**INPUT RECORDS:**
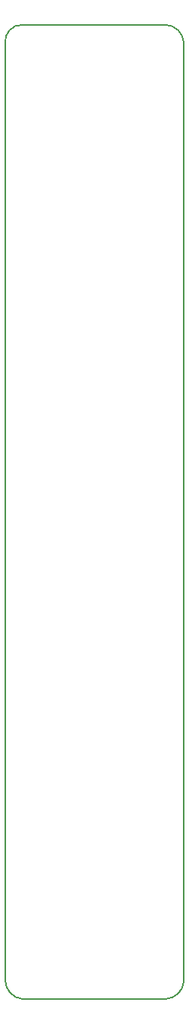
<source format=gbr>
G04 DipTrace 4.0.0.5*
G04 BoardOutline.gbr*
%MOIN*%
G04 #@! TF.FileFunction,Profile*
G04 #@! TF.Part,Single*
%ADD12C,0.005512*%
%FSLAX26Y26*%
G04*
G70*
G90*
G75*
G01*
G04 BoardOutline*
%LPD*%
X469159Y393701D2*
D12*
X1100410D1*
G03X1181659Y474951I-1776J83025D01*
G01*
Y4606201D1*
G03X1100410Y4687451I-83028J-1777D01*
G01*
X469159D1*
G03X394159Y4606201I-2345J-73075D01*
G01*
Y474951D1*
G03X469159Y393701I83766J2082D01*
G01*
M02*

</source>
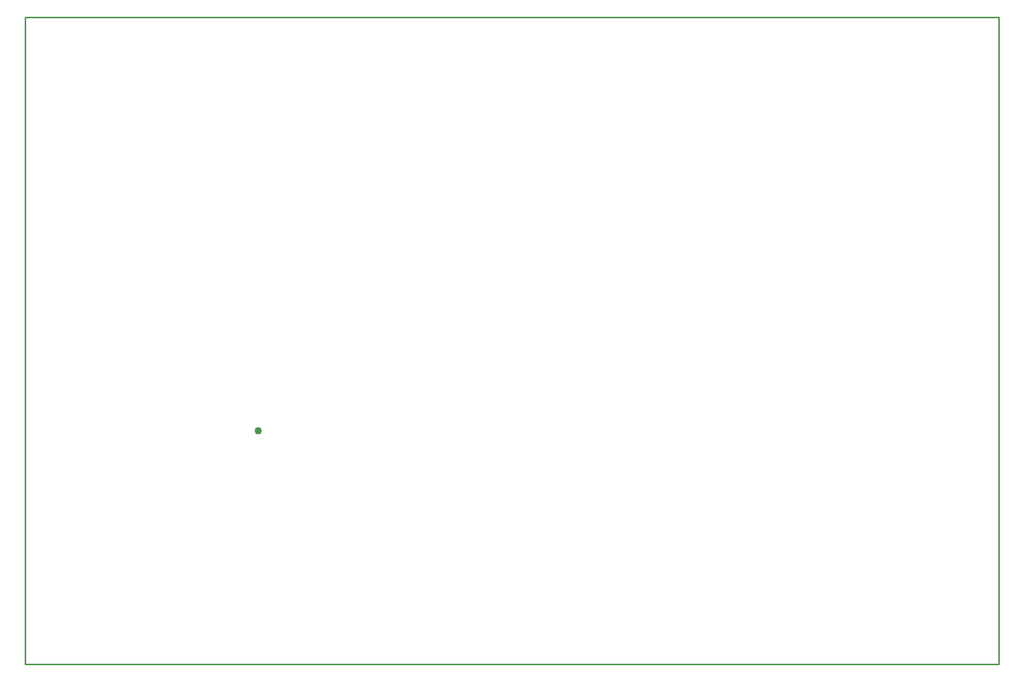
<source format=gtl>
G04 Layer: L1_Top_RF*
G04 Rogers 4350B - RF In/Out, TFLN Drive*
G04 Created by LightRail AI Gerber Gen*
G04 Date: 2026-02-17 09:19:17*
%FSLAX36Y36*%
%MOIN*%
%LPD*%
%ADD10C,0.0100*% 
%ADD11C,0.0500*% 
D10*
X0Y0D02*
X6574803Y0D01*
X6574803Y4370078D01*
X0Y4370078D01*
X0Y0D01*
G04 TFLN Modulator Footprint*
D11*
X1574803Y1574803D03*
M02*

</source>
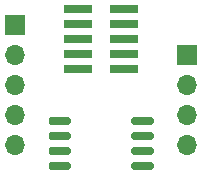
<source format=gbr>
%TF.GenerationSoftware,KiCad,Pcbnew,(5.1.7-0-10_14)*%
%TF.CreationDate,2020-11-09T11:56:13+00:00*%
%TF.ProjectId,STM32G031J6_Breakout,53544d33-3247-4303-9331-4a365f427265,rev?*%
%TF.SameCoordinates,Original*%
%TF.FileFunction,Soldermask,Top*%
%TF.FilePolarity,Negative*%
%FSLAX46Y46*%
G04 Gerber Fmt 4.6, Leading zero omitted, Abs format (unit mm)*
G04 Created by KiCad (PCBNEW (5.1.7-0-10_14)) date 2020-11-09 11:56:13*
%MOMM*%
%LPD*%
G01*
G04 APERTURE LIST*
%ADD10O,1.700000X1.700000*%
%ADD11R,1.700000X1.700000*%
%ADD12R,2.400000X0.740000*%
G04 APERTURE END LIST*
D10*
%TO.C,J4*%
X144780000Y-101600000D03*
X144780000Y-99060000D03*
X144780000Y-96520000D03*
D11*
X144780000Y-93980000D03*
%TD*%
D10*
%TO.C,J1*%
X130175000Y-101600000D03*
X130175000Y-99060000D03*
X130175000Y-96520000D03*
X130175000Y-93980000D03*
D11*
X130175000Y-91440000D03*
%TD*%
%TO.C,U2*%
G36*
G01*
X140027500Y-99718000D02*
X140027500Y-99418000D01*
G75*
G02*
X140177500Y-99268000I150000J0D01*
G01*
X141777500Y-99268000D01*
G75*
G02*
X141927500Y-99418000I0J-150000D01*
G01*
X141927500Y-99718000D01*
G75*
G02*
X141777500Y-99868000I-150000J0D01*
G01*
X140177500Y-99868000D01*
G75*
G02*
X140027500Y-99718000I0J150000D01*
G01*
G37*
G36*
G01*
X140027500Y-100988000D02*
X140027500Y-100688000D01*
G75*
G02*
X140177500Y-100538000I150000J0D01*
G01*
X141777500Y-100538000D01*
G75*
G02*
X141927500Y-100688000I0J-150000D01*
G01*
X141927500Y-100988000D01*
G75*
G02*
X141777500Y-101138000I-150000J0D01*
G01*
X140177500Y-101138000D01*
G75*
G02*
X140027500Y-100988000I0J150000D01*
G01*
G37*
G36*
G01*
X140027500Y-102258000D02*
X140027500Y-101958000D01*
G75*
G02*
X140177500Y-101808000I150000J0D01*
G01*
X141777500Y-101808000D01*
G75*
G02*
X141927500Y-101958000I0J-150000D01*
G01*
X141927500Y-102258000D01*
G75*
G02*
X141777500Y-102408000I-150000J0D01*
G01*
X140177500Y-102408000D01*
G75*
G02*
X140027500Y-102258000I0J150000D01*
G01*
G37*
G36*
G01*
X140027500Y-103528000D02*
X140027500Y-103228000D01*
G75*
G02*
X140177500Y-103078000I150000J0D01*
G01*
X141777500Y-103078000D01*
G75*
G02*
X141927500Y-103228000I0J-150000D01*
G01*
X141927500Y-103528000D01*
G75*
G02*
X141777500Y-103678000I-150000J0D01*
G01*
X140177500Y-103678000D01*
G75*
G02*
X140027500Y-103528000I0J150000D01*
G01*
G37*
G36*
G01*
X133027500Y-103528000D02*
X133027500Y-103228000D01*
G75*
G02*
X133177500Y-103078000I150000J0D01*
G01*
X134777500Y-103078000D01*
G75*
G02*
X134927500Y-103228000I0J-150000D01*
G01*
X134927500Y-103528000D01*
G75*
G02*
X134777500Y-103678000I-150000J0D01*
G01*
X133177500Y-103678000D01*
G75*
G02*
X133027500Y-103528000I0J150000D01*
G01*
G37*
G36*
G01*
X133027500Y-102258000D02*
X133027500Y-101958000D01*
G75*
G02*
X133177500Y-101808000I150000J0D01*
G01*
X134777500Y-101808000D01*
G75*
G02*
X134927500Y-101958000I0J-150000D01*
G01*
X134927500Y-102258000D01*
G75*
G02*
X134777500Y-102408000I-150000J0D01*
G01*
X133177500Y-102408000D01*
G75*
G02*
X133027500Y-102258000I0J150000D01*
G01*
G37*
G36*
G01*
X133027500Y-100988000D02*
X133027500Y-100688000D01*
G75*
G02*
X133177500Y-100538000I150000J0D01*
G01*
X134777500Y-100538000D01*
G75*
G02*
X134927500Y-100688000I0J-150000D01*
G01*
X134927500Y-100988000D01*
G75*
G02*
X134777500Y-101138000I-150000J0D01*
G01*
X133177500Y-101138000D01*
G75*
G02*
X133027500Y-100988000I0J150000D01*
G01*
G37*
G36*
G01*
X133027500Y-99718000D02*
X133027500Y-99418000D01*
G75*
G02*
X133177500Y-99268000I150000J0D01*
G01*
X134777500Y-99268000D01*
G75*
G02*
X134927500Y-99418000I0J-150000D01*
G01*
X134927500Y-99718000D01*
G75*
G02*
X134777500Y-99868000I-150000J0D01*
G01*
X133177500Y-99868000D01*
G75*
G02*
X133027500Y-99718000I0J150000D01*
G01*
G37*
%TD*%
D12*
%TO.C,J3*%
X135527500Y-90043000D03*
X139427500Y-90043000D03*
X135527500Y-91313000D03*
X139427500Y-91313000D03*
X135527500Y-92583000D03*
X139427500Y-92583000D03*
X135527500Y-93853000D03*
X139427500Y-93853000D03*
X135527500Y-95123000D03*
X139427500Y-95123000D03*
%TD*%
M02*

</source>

**REQUIRED WORK:** Each line above that contains the word "KiCad" should be returned.

**EXERCISE RESPONSE:**
%TF.GenerationSoftware,KiCad,Pcbnew,(5.1.7-0-10_14)*%
G04 Created by KiCad (PCBNEW (5.1.7-0-10_14)) date 2020-11-09 11:56:13*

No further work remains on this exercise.